Cerca de 40% da área atual de floresta amazônica pode entrar num caminho sem volta para passar a savana no final deste século, afirmam pesquisadores da Holanda, Suécia e Alemanha em estudo publicado nesta segunda (5) na revista Nature Communications.
Os pesquisadores usaram modelos de computador e análise de dados para estimar mudanças climáticas, principalmente em relação ao nível de precipitação.Quando a quantidade de chuva cai abaixo de certo limite, a floresta deixa de ser capaz de retroalimentar a umidade, tornando a passagem para savana praticamente irreversível, segundo os pesquisadores.
O objetivo foi ajudar a prever como as florestas atuais podem ser afetadas por mudanças nos padrões de chuva, provocadas pelos efeitos dos gases de efeito estufa.
Os cientistas simularam o que aconteceria em dois cenários extremos: 1) se todas as florestas nos trópicos desaparecessem, onde elas se recuperariam, de acordo com as condições climáticas?, e 2) se houvesse florestas em toda a região tropical, que áreas se manteriam, de acordo com o clima?
Partindo de um cenário sem florestas, os pesquisadores notaram que, à medida que elas aumentam em área, passam a afetar as chuvas. O vapor das folhas se condensa e volta à floresta como precipitação, acelerando o florestamento e criando um círculo de mais chuva e mais cobertura vegetal.
O efeito de retroalimentação também apareceu no estudo que começou com os trópicos inteiramente tomados por florestas. Hoje já há lugares em que a chuva não é suficiente para sustentar uma floresta tropical, e, com menos cobertura vegetal, a precipitação também cai, permitindo o aparecimento de incêndios, que reduzem ainda mais a floresta.
Com base nessas duas simulações, os pesquisadores estabeleceram uma área potencial de floresta “mínima” (a que cresceria a partir do zero) e “máxima” (a que sobreviveria a partir do 100%) sob as condições climáticas atuais.
Depois, eles calcularam o que pode acontecer se as emissões de gás carbônico continuarem aumentando ao longo deste século, segundo o cenário mais preocupante do Painel Intergovernamental sobre Mudanças Climáticas (IPCC).
A floresta amazônica, que precisa de uma precipitação de 1.250 mm a 2.050 mm por ano para se manter estável, foi a que se mostrou mais suscetível a esse cenário, perdendo sua capacidade de regeneração.
Sob impacto das mudanças climáticas, área muito menor da Amazônia se recuperaria se fosse toda desmatada, ou conseguiria se manter no cenário de cobertura máxima.
Segundo os cálculos, se os níveis de chuva se mantivessem inalterados após o desmatamento, 72% da extensão atual da Amazônia (5,87 milhões de km²) conseguiria recuperar sua condição de floresta fechada.

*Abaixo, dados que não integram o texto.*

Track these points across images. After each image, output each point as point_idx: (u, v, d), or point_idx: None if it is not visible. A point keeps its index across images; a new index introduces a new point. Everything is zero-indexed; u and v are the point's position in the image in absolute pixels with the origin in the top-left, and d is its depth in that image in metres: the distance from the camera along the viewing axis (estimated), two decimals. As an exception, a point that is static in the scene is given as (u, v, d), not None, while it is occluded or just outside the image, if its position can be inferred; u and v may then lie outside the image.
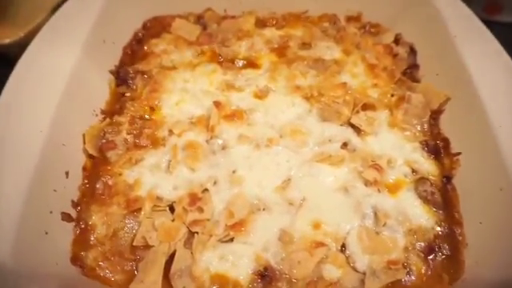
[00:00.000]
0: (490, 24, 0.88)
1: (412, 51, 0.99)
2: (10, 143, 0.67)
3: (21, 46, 1.04)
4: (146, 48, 1.01)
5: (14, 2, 1.22)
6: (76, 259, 0.69)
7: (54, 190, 0.70)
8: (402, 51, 0.99)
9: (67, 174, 0.74)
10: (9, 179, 0.64)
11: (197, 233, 0.70)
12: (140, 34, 1.03)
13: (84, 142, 0.80)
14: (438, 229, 0.74)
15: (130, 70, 0.94)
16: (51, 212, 0.69)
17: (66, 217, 0.71)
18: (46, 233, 0.66)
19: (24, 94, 0.73)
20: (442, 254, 0.71)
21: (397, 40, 1.02)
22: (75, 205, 0.74)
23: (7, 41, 1.06)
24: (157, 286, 0.65)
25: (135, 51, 1.00)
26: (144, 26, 1.05)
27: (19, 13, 1.21)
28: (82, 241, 0.71)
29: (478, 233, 0.71)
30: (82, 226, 0.72)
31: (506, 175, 0.68)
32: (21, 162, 0.66)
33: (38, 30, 1.04)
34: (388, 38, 1.02)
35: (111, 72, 0.93)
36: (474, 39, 0.86)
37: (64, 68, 0.79)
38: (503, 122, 0.73)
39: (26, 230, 0.61)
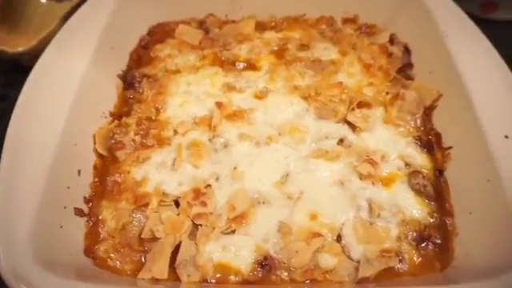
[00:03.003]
0: (485, 22, 0.91)
1: (406, 50, 1.03)
2: (27, 142, 0.73)
3: (33, 54, 1.11)
4: (151, 53, 1.06)
5: (25, 13, 1.28)
6: (88, 251, 0.74)
7: (68, 187, 0.76)
8: (396, 51, 1.03)
9: (79, 172, 0.79)
10: (27, 176, 0.69)
11: (200, 225, 0.75)
12: (145, 40, 1.08)
13: (94, 143, 0.85)
14: (430, 219, 0.77)
15: (137, 74, 0.99)
16: (65, 207, 0.74)
17: (79, 212, 0.76)
18: (61, 226, 0.71)
19: (39, 97, 0.79)
20: (433, 243, 0.74)
21: (392, 40, 1.06)
22: (87, 201, 0.79)
23: (20, 49, 1.12)
24: (164, 275, 0.70)
25: (141, 56, 1.06)
26: (149, 33, 1.10)
27: (31, 22, 1.28)
28: (93, 234, 0.76)
29: (467, 222, 0.74)
30: (94, 221, 0.77)
31: (492, 167, 0.71)
32: (37, 160, 0.71)
33: (49, 38, 1.09)
34: (383, 38, 1.06)
35: (119, 76, 0.99)
36: (464, 38, 0.89)
37: (76, 73, 0.84)
38: (491, 116, 0.76)
39: (43, 223, 0.66)
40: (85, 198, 0.79)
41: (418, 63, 0.99)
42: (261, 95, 0.95)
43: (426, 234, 0.75)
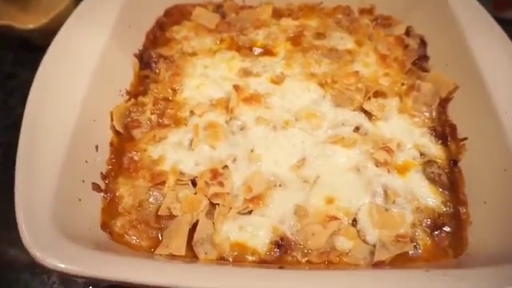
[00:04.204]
0: (499, 21, 0.91)
1: (422, 43, 1.03)
2: (47, 117, 0.72)
3: (43, 32, 1.11)
4: (167, 34, 1.05)
5: (36, -10, 1.27)
6: (105, 226, 0.74)
7: (86, 162, 0.75)
8: (412, 42, 1.03)
9: (97, 147, 0.79)
10: (47, 148, 0.69)
11: (218, 204, 0.75)
12: (162, 21, 1.08)
13: (111, 120, 0.85)
14: (444, 208, 0.78)
15: (153, 54, 0.99)
16: (83, 181, 0.74)
17: (96, 187, 0.76)
18: (80, 200, 0.71)
19: (58, 71, 0.78)
20: (447, 231, 0.76)
21: (408, 32, 1.06)
22: (104, 177, 0.79)
23: (31, 26, 1.11)
24: (181, 252, 0.70)
25: (157, 37, 1.05)
26: (166, 14, 1.10)
27: (41, 0, 1.27)
28: (110, 210, 0.76)
29: (482, 212, 0.75)
30: (110, 196, 0.77)
31: (509, 157, 0.72)
32: (57, 134, 0.71)
33: (61, 16, 1.09)
34: (399, 30, 1.06)
35: (135, 56, 0.98)
36: (481, 31, 0.89)
37: (95, 49, 0.83)
38: (508, 109, 0.77)
39: (63, 195, 0.66)
40: (102, 173, 0.79)
41: (434, 55, 1.00)
42: (277, 80, 0.95)
43: (439, 221, 0.76)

Com a redução da precipitação, porém, só 60% da mata (4,83 milhões de km²) se regenera.
A floresta do Congo atualmente carece de resiliência, mas prevê-se que a ganhe com as mudanças climáticas, segundo o relatório.
Já as florestas tropicais da Indonésia e da Malásia são relativamente estáveis mesmo com mudanças climáticas, porque suas chuvas dependem mais do oceano do que de sua própria cobertura florestal.
O estudo explorou apenas os impactos das mudanças climáticas. Não avaliou o impacto adicional do desmatamento nos trópicos devido à expansão agropecuária e à exploração madeireira, que aceleram o ciclo vicioso de menos precipitação e menor área florestada.
No Brasil, a floresta amazônica teve o segundo pior setembro da década em queimadas, com aumento de 60% nos focos de incêndio em comparação com o mesmo mês de 2019, segundo o programa Queimadas, do Inpe (Instituto Nacional de Pesquisas Espaciais).
Embora estudos já apontassem que essa transformação de floresta em savana fosse possível no caso da Amazônia, estimativas anteriores previam que elas levariam muito mais tempo.
Se não for evitada, a transformação trará perda de biodiversidade (florestas sustentam número maior de espécies animais e vegetais que savanas) e de proteção do clima (a absorção de gás carbônico da atmosfera é menor nas savanas).
A pesquisa ressalva que, além da precipitação média anual, variáveis climáticas como a variabilidade da precipitação, variações nos solos e na topografia e diferentes funções biogeoquímicas das florestas também afetam a capacidade de resiliência.
“Pode-se esperar que a resposta das florestas às mudanças climáticas seja mais heterogênea do que assumido aqui”, afirma o estudo.